Sand, mainly. When temperatures are this cold – Wednesday’s high was only 13 degrees – salt is not as effective, he said.

Even with a readied crew, reaching every street in Lawrence still takes about 10 hours, Orzulak said. And that’s just the road treatments. After that, plowing the snow off city streets could take three days, with wider roads needing five trucks plowing at once to clear.

“We’re at the point when we have to start,” Orzulak said about the plowing process.

Until then, don’t plan on roads being great.
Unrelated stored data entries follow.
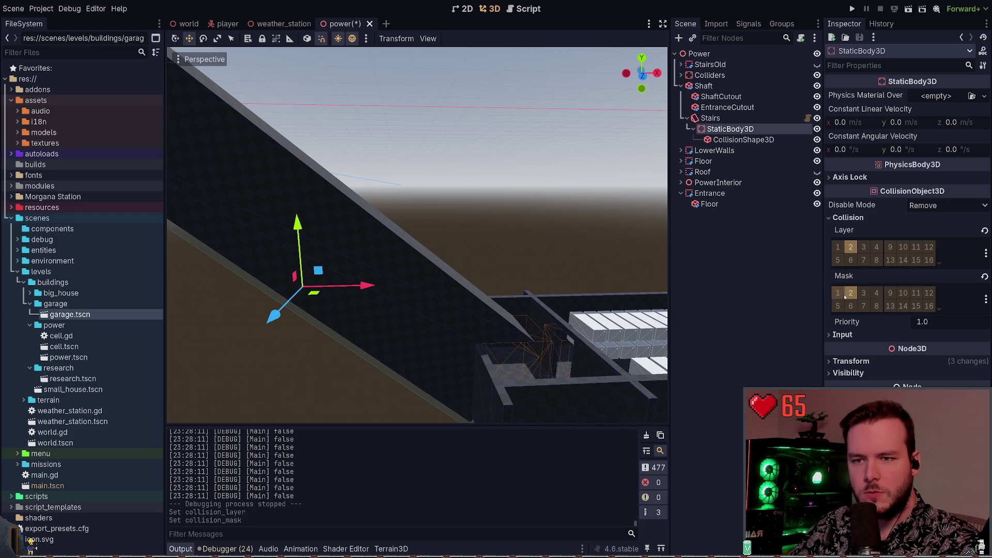
key("ctrl+s")
Run the game to test the stairs, then quit it.
left_click(854, 9)
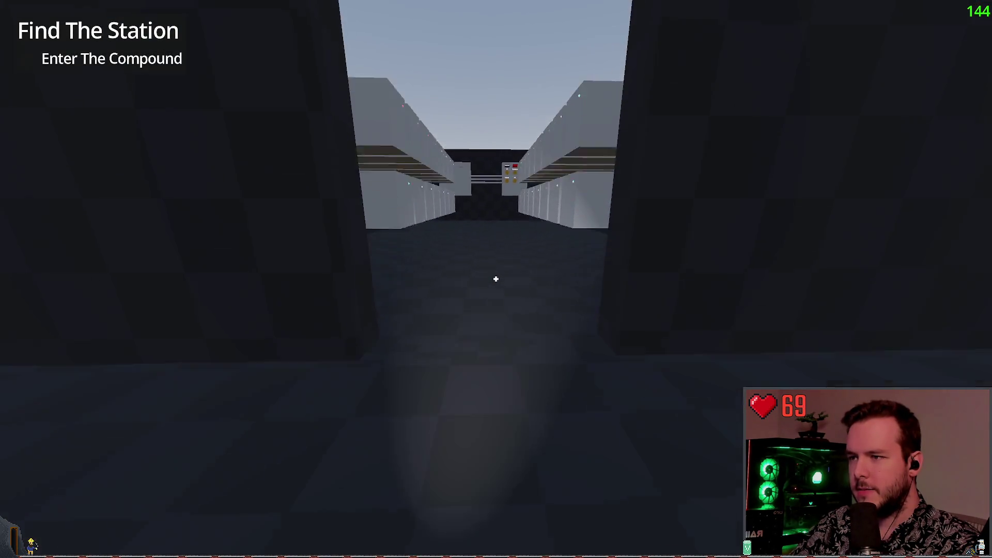
key("Escape")
key("Return")
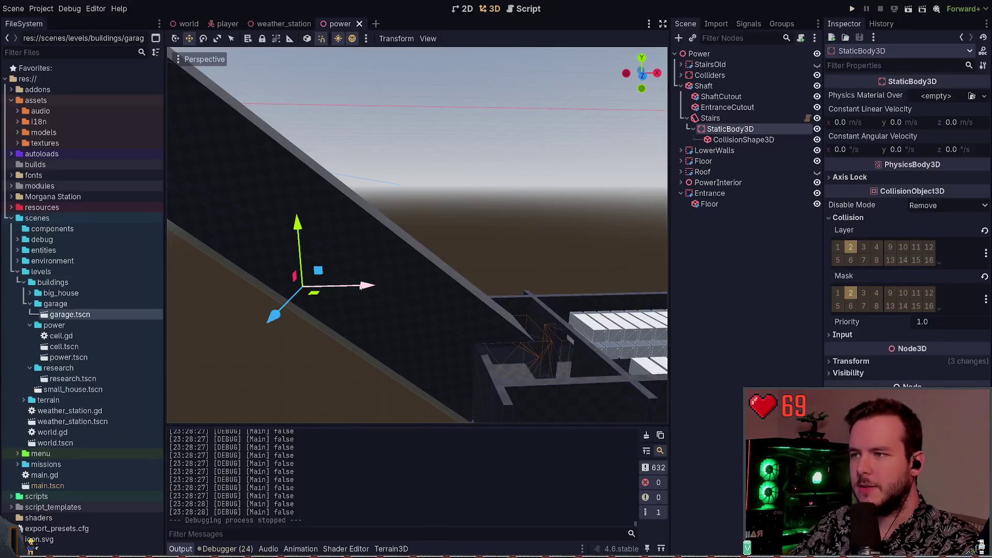
Move the StaticBody3D under Colliders and rename it to 'Stairs'.
scroll(636, 185, "down", 5)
And, Orzulak said, as the city expands outward, a cash-strapped Public Works Department could take even longer to clear outlying roads.

“Each year it gets a little bit harder,” Orzulak said.

Soon, the city will need to spring for additional trucks to maintain the same level of services, Orzulak said. Treating the roads quickly can help prevent potentially fatal wrecks.

But, sand truck or not, snowy, slick weather triggers an annual tradition: drivers re-acquainting themselves with countersteering, feathering the gas and tapping the brakes.

“First snow of the season,” police Sgt. Haller said. “People just need to be careful out there.”